Sunday 14 April 2013


Film review - Vanaja Arasalingam


Amelie, is French movie about a 20-something girl who lives her life one fantasy at a time. Chain of events that leads the girl, Amelie (Audrey Tautou) to decide that she should spend the rest of her life helping others, but along the way forgets about her own personal happiness.
Amelie is a French film where nice people gets to live happily ever after and not-so-nice people gets their comeuppance one way or another. (A not-so-nice person of note is the corner grocer, who Amelie dispenses justice to in very creative ways.) The movie starts off with a quick recap of Amelie’s life, from the lost of her goldfish as a child to her mother’s death at the hands of a Quebec woman who does a suicide swan dive off a church roof.
If you haven’t figured it out by now, things in Amelie never happens in the real world. Amelie’s coincidences take the cake and wanders into the world of complete fantasy. If you go into the film knowing and accepting this premise, then you’ll most likely enjoy yourself and not think, “That can’t happen in real life.” No, but it can happen in movies like Amelie.

It cannot be stressed enough that director Jeunet knows how to frame a scene. Every shot in Amelie is painstaking in its brilliant use of bright pastel colours and its delicate, perfect arrangement of furniture, actors, and background. No shot is too small, no scene too short for Jeunet to lavish over. The man has a good eye for frame composition. Every single frame of Amelie is a lovely ode to the French neighbourhood where the movie takes place. Its movies like this, shot in this fashion, that makes us want to visit France. Unfortunately, I doubt if the real France is this fluffy and magical. But reality doesn’t matter, since Amelie seems to take place in a world all its own.

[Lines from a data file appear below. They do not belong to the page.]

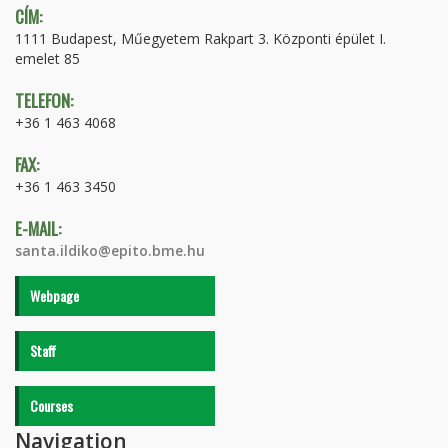
CÍM:
1111 Budapest, Műegyetem Rakpart 3. Központi épület I.
emelet 85
TELEFON:
+36 1 463 4068
FAX:
+36 1 463 3450
E-MAIL:
santa.ildiko@epito.bme.hu
Webpage
Staff
Courses
Navigation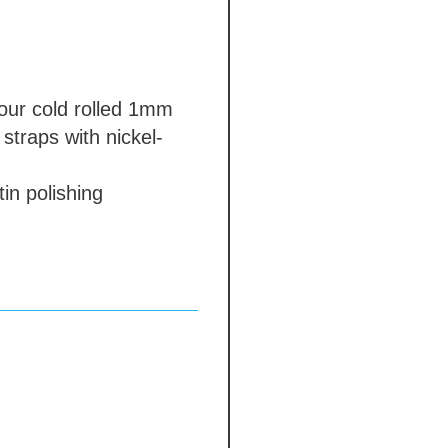
our
cold rolled 1mm
straps with nickel-
in polishing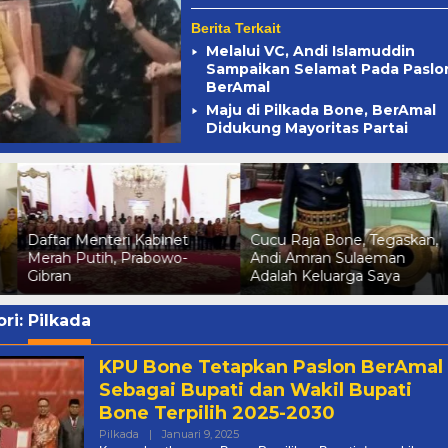
Berita Terkait
Melalui VC, Andi Islamuddin
Sampaikan Selamat Pada Paslo
BerAmal
Maju di Pilkada Bone, BerAmal
Didukung Mayoritas Partai
Legislator Persilahkan
Cucu Raja Bone, Tegaskan,
Kontraktor Yang Merasa
Andi Amran Sulaeman
Dirugikan Untuk Melapor ke
Adalah Keluarga Saya
APH
ri:
Pilkada
KPU Bone Tetapkan Paslon BerAmal
Sebagai Bupati dan Wakil Bupati
Bone Terpilih 2025-2030
Oleh
Pilkada
|
Januari 9, 2025
Redaksi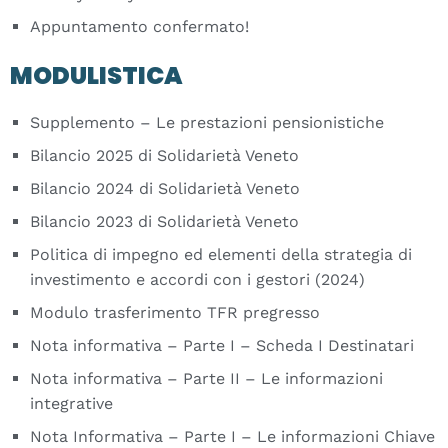
Appuntamento confermato!
MODULISTICA
Supplemento – Le prestazioni pensionistiche
Bilancio 2025 di Solidarietà Veneto
Bilancio 2024 di Solidarietà Veneto
Bilancio 2023 di Solidarietà Veneto
Politica di impegno ed elementi della strategia di
investimento e accordi con i gestori (2024)
Modulo trasferimento TFR pregresso
Nota informativa – Parte I – Scheda I Destinatari
Nota informativa – Parte II – Le informazioni
integrative
Nota Informativa – Parte I – Le informazioni Chiave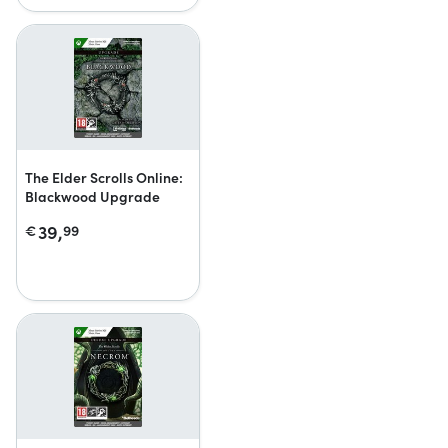
The Elder Scrolls Online:
Blackwood Upgrade
39,
€
99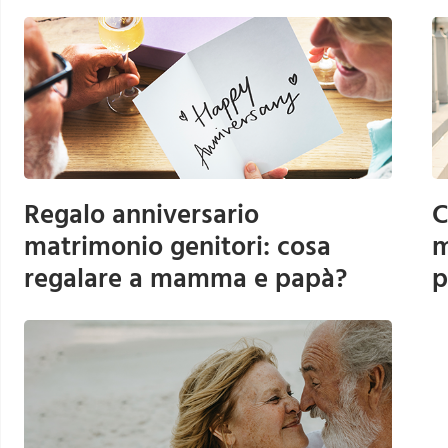
Regalo anniversario
C
matrimonio genitori: cosa
m
regalare a mamma e papà?
p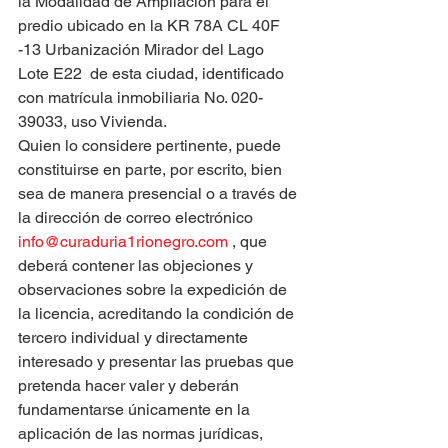
la Modalidad de Ampliación para el 
predio ubicado en la KR 78A CL 40F 
-13 Urbanización Mirador del Lago 
Lote E22  de esta ciudad, identificado 
con matrícula inmobiliaria No. 020-
39033, uso Vivienda.
Quien lo considere pertinente, puede 
constituirse en parte, por escrito, bien 
sea de manera presencial o a través de 
la dirección de correo electrónico 
info@curaduria1rionegro.com
 , que 
deberá contener las objeciones y 
observaciones sobre la expedición de 
la licencia, acreditando la condición de 
tercero individual y directamente 
interesado y presentar las pruebas que 
pretenda hacer valer y deberán 
fundamentarse únicamente en la 
aplicación de las normas jurídicas, 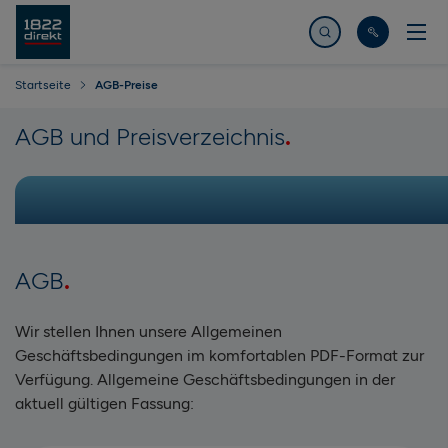
Jetzt suchen
Startseite
AGB-Preise
AGB und Preisverzeichnis
AGB
Wir stellen Ihnen unsere Allgemeinen
Geschäftsbedingungen im komfortablen PDF-Format zur
Verfügung. Allgemeine Geschäftsbedingungen in der
aktuell gültigen Fassung: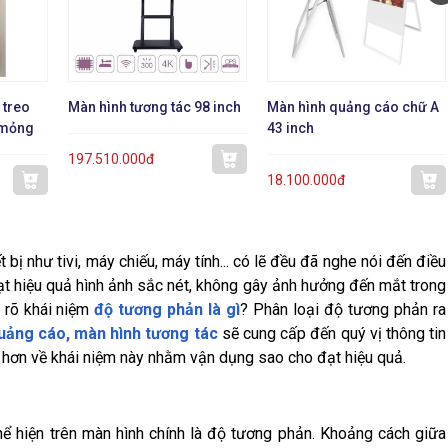
 treo
Màn hình tương tác 98 inch
Màn hình quảng cáo chữ A
 mỏng
43 inch
197.510.000đ
18.100.000đ
ị như tivi, máy chiếu, máy tính... có lẽ đều đã nghe nói đến điều
t hiệu quả hình ảnh sắc nét, không gây ảnh hưởng đến mắt trong
u rõ khái niệm
độ tương phản là gì
? Phân loại độ tương phản ra
uảng cáo, màn hình tương tác
sẽ cung cấp đến quý vị thông tin
rõ hơn về khái niệm này nhằm vận dụng sao cho đạt hiệu quả.
hể hiện trên màn hình chính là độ tương phản. Khoảng cách giữa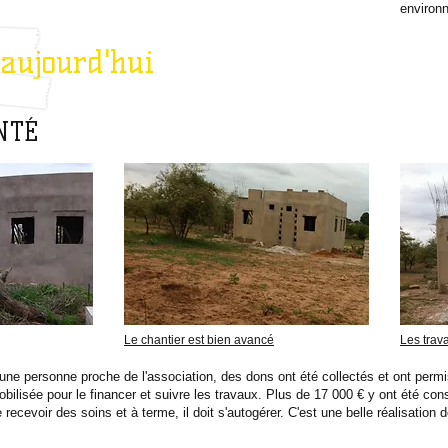
environn
aujourd'hui
NTÉ
Le chantier est bien avancé
Les trav
une personne proche de l'association, des dons ont été collectés et ont perm
bilisée pour le financer et suivre les travaux. Plus de 17 000 € y ont été consa
e recevoir des soins et à terme, il doit s'autogérer. C'est une belle réalisa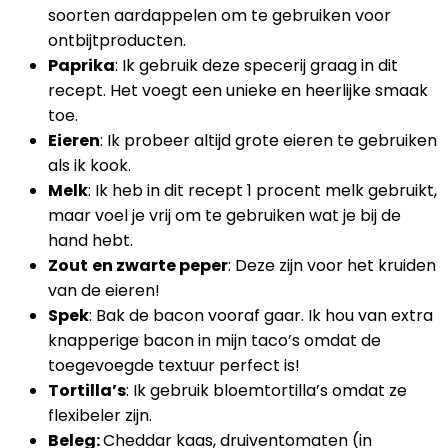
soorten aardappelen om te gebruiken voor
ontbijtproducten.
Paprika
: Ik gebruik deze specerij graag in dit
recept. Het voegt een unieke en heerlijke smaak
toe.
Eieren
: Ik probeer altijd grote eieren te gebruiken
als ik kook.
Melk
: Ik heb in dit recept 1 procent melk gebruikt,
maar voel je vrij om te gebruiken wat je bij de
hand hebt.
Zout
en zwarte peper
: Deze zijn voor het kruiden
van de eieren!
Spek
: Bak de bacon vooraf gaar. Ik hou van extra
knapperige bacon in mijn taco’s omdat de
toegevoegde textuur perfect is!
Tortilla’s
: Ik gebruik bloemtortilla’s omdat ze
flexibeler zijn.
Beleg:
Cheddar kaas, druiventomaten (in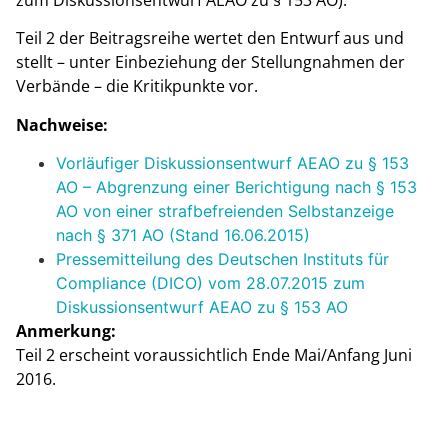
Teil 2 der Beitragsreihe wertet den Entwurf aus und
stellt – unter Einbeziehung der Stellungnahmen der
Verbände – die Kritikpunkte vor.
Nachweise:
Vorläufiger Diskussionsentwurf AEAO zu § 153
AO – Abgrenzung einer Berichtigung nach § 153
AO von einer strafbefreienden Selbstanzeige
nach § 371 AO (Stand 16.06.2015)
Pressemitteilung des Deutschen Instituts für
Compliance (DICO) vom 28.07.2015 zum
Diskussionsentwurf AEAO zu § 153 AO
Anmerkung:
Teil 2 erscheint voraussichtlich Ende Mai/Anfang Juni
2016.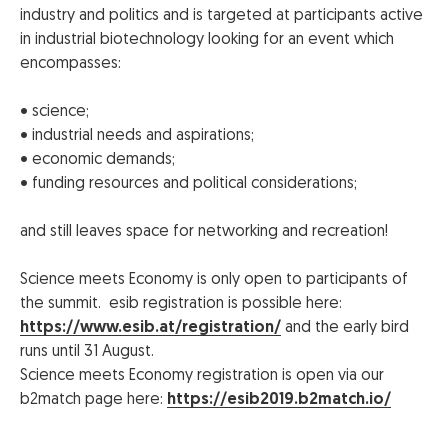
industry and politics and is targeted at participants active
in industrial biotechnology looking for an event which
encompasses:
• science;
• industrial needs and aspirations;
• economic demands;
• funding resources and political considerations;
and still leaves space for networking and recreation!
Science meets Economy is only open to participants of
the summit. esib registration is possible here:
https://www.esib.at/registration/
and the early bird
runs until 31 August.
Science meets Economy registration is open via our
b2match page here:
https://esib2019.b2match.io/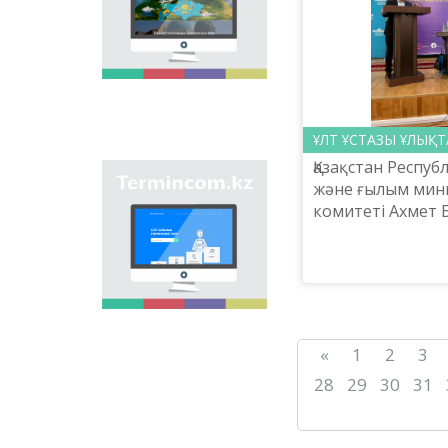
onomastic names by
means of collection of
information on names
of streets, population
centers, institutions
and different objects
in regions of the
country and creation
ҰЛТ ҰСТАЗЫ ҰЛЫҚ
of single base of
Қазақстан Респуб
Kazakh onomastics.
Site “termincom.kz”
және ғылым мини
contributes to
комитеті Ахмет 
classification of
атындағы Тіл бі
Kazakh vocabulary,
ұйымдастыруыме
complement of
terminological
қаласында «Ахмет
reserve, matching of
terms and names with
norms of Kazakh
language. All terms,
«
1
2
3
which are used
nowadays, are given
28
29
30
31
on the site for
achievement of this
objective.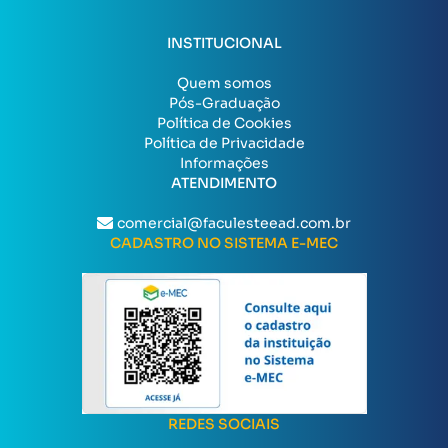
INSTITUCIONAL
Quem somos
Pós-Graduação
Política de Cookies
Política de Privacidade
Informações
ATENDIMENTO
comercial@faculesteead.com.br
CADASTRO NO SISTEMA E-MEC
REDES SOCIAIS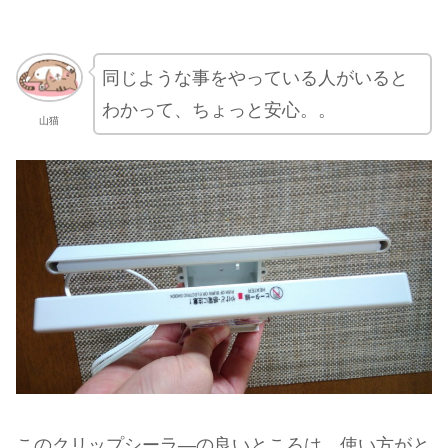
同じような事をやっている人がいると
わかって、ちょっと安心。。
山猫
このクリップシーラ―の良いところは、使い方がと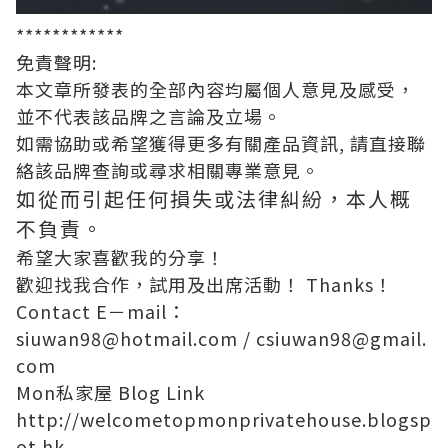
************
免責聲明:
本文章所發表的全部內容均屬個人意見及感受，
並不代表該品牌之言論及立場。
如需協助或希望獲得更多有關產品資訊, 請直接聯
絡該品牌查詢或尋求相關專業意見。
如從而引起任何損失或法律糾紛，本人概
不負責。
希望大家喜歡我的分享！
歡迎找我合作，試用及出席活動！ Thanks！
Contact E－mail：
siuwan98@hotmail.com
/
csiuwan98@gmail.
com
Mon私家屋 Blog Link
http://welcometopmonprivatehouse.blogsp
ot.hk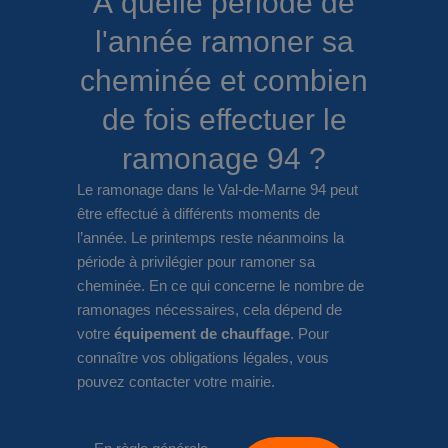
À quelle période de
l'année ramoner sa
cheminée et combien
de fois effectuer le
ramonage 94 ?
Le ramonage dans le Val-de-Marne 94 peut
être effectué à différents moments de
l’année. Le printemps reste néanmoins la
période à privilégier pour ramoner sa
cheminée. En ce qui concerne le nombre de
ramonages nécessaires, cela dépend de
votre
équipement de chauffage
. Pour
connaître vos obligations légales, vous
pouvez contacter votre mairie.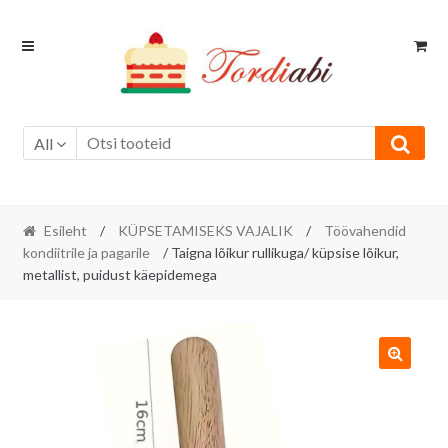
Skip
Skip
to
to
navigation
content
All
Esileht
/
KÜPSETAMISEKS VAJALIK
/
Töövahendid
kondiitrile ja pagarile
/ Taigna lõikur rullikuga/ küpsise lõikur,
metallist, puidust käepidemega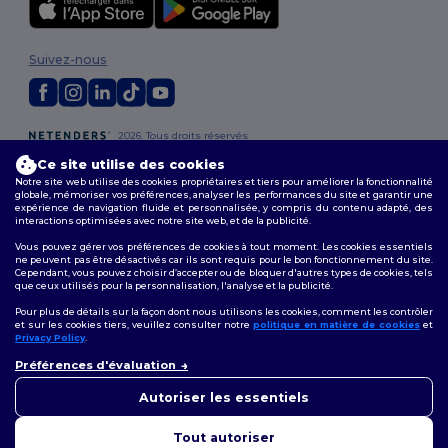
Suivez-nous
2026. Tous droits réservés
Conditions Générales
|
Politique de personnalisation
|
Politique de
Ce site utilise des cookies
Confidentialité
|
Politique de Cookies
|
Plan du Site
Notre site web utilise des cookies propriétaires et tiers pour améliorer la fonctionnalité
globale, mémoriser vos préférences, analyser les performances du site et garantir une
expérience de navigation fluide et personnalisée, y compris du contenu adapté, des
interactions optimisées avec notre site web, et de la publicité.
Vous pouvez gérer vos préférences de cookies à tout moment. Les cookies essentiels
ne peuvent pas être désactivés car ils sont requis pour le bon fonctionnement du site.
Cependant, vous pouvez choisir d’accepter ou de bloquer d'autres types de cookies, tels
que ceux utilisés pour la personnalisation, l'analyse et la publicité.
Pour plus de détails sur la façon dont nous utilisons les cookies, comment les contrôler
et sur les cookies tiers, veuillez consulter notre
politique en matière de cookies
et
Privacy Policy
.
👋
Bonjour
Préférences d'évaluation
Si vous avez des questions ou
des préoccupations, vous
Autoriser les essentiels
pouvez nous contacter à tout
moment. Notre chatbot est là
Tout autoriser
pour vous aider.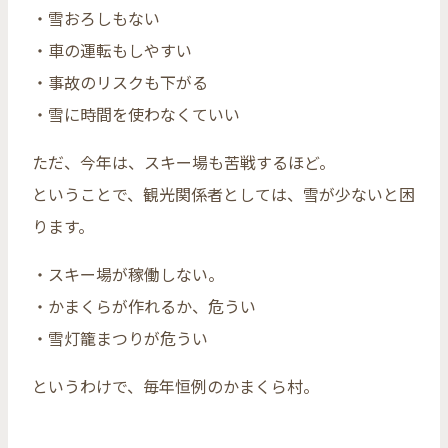
・雪おろしもない
・車の運転もしやすい
・事故のリスクも下がる
・雪に時間を使わなくていい
ただ、今年は、スキー場も苦戦するほど。
ということで、観光関係者としては、雪が少ないと困
ります。
・スキー場が稼働しない。
・かまくらが作れるか、危うい
・雪灯籠まつりが危うい
というわけで、毎年恒例のかまくら村。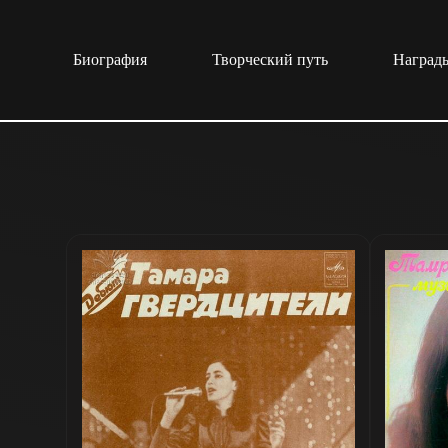
Перейти
к
сути
Биография
Творческий путь
Награды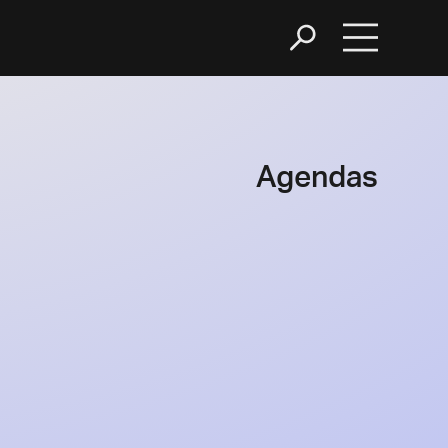
Agendas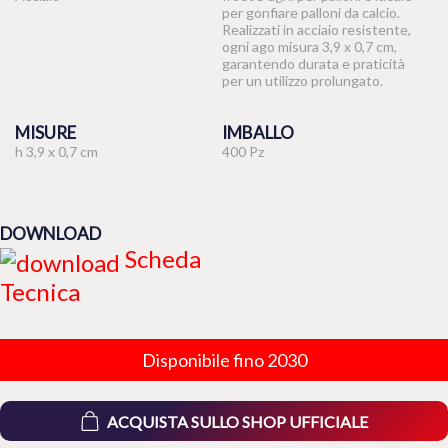
per gonfiare palloni da calcio.
Realizzati in acciaio resistente,
ogni ago misura 3,9 x 0,7 cm,
garantendo durata e praticità
per un utilizzo prolungato.
MISURE
IMBALLO
h 3,9 x 0,7 cm
400 Pz
DOWNLOAD
Scheda
Tecnica
Disponibile fino 2030
ACQUISTA SULLO SHOP UFFICIALE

To describe the many subplots of Amelie is doing the film injustice. There are multiple storylines, from Amelie’s own love life (or lack thereof) to her quirky neighbours and their own past and personal problems; to her father, who has not been himself since his wife was killed by the Quebec jumper; to Amelie’s co-workers at a cafe’. Every character that graces Amelie have very individual personalities, quite a difficult task, since the film has a long cast list. There’s Nino, a man who collects discarded public pay photo booth pictures; the ex-boyfriend of one of Amelie’s co-workers, who stalks his ex and dictates everything she does into a microcassette recorder; and there’s Amelie’s neighbor, who has been painting the same Renoir picture once every 20 years for some odd reason.

That is not to say Amelie is a perfect movie. It’s a good movie, but after a while it does loses its lustre. The magic, as it were, starts to wear off. There’s also the rather lame sequence of mistaken identity and sitcom-like situations toward the end with Amelie and Nino that tarnishes an otherwise pretty unique film. Although I enjoyed the film, I didn’t find it particularly groundbreaking, especially in light of the work of Paul Thomas Anderson, who has been weaving complex multi-character films for a while now. And Anderson does his film in the frame of reality, an even more difficult task given the constraints of real-life.
So go into Amelie for a fun time, just don’t expect too much. It’s a fun, silly film, but it’s not nearly as deep as its makers would like us to believe.